Trial of tears suggests some measures to humiliate the litterbugs

a) …publish the address of litterers and legally allow the public to litter the litterer's home for a week.

b) Don't just fine litterers. Instead make them wear a huge board around their necks and stand at busy areas proclaiming their anti-social act. Also publish their identities on Facebook for everyone to see.

c) I personally like this one. Make them work in an incineration plant or food recycling plant for a week doing tasks that exposes them to the stench of rubbish. Let's see how they like the smell of what cleaners are exposed to. Better still send them to work in a plant that recycles human waste.

d) Make litterers bear the cost of cleaning up the area they litter for one year. Yes, littering is not free. There is an actual monetary cost involved.

The anti-litter campaign has generated a debate on whether foreign workers should be blamed for the pollution problem in Singapore. The discussion became more intense after the freak flood in Singapore last week with some netizens blaming foreign workers for the trash accumulation in the city. Meanwhile, foreign workers are reminding Singaporeans that the locals should not blame the influx of foreigners as the only reason why littering is getting worse.


  • John Tan

    Most litterbugs I see are our very own spoilt Singaporean youths. There seems to be a big grey area – how many times have we seen a bunch of 4-5 youths sitting at SubWay occupying two tables, eating and making a mess of the place and not bothering to put it in the trash bin after they are done?
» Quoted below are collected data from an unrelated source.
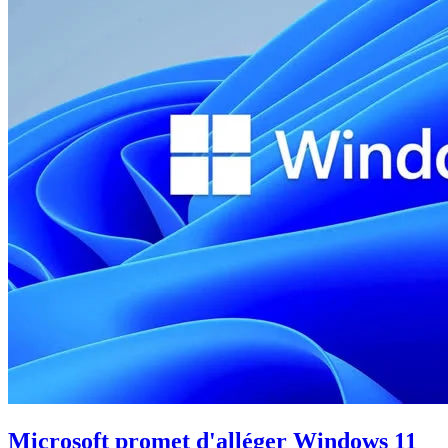
Microsoft promet d'alléger Windows 11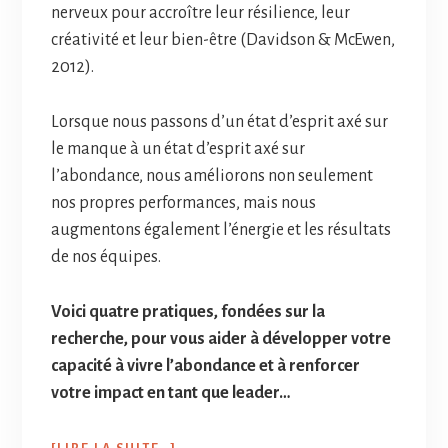
nerveux pour accroître leur résilience, leur
créativité et leur bien-être (Davidson & McEwen,
2012).
Lorsque nous passons d’un état d’esprit axé sur
le manque à un état d’esprit axé sur
l’abondance, nous améliorons non seulement
nos propres performances, mais nous
augmentons également l’énergie et les résultats
de nos équipes.
Voici quatre pratiques, fondées sur la
recherche, pour vous aider à développer votre
capacité à vivre l’abondance et à renforcer
votre impact en tant que leader…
In comparison, the foreign workers I see are generally more careful about where they throw trash. It is a shame to us.

  • Meena

    I don’t think it’s fair to blame the 20% of ‘foreign workers” for the littering problem in Singapore. It’s well known, and I’ve seen proof of so-called civic minded Singaporeans driving into Malaysia and immediately begin dumping rubbish from their cars. As if the rubbish cannot sit a minute longer in their clean cars!
    These people are not well-learned, they may have been well-taught that if you litter, you pay a fine…in Singapore! Paying a fine is what deters these litter’s control that keeps them in check, not civic mindedness, sadly. And these people exist in any country.

  • Wan

    John Tan has brought out a valid point about youths. I live in Malaysia and work with children/teenagers a lot. The younger generation have absolutely no qualms about littering in my house. I believe this is not Singapore’s problem alone. Meena has also made an objective observation that we should not blame just a certain category of people.

  • Wong

    What do you think would make people want to throw rubbish into the bins and in proper areas?

    The government has this interesting projects which is a video competition with nice entries such as:

    What’s your opinion on those though?

    There are many ways to make people want to throw litter in the bins – one of which giving them reasons of their own to do it such as the feeling of civility, etiquette; or to keep the places where they tread clean since after all, it’s where they walk.

    In the picture above, it doesn’t look completely like the people don’t care anyhow – at least they throw it near the bin where it can be collectively collected.

    Singapore is still relatively clean for many areas – not sure where I’ve seen any like that in the picture, and I’m sure the cleanliness is due to how much the government is putting into it.

  • and then i said...

    While I agree with John Tan on the notion that most litterbugs are our own Singaporean youths, is it really fair to pin all the blame on youths alone? I’ve seen parents who tell their children to just leave their rubbish on the tables after eating, or generally leave/throw the rubbish on the ground. We probably should not forget who their main influence was. Furthermore, it’s not just youths who do this, but many Singaporeans in general. Some are even hypocritical enough to carry out such misdeeds and still blame the youths for it. Therefore, I feel that the “shaming” is more of a group effort rather than just caused by the youths alone.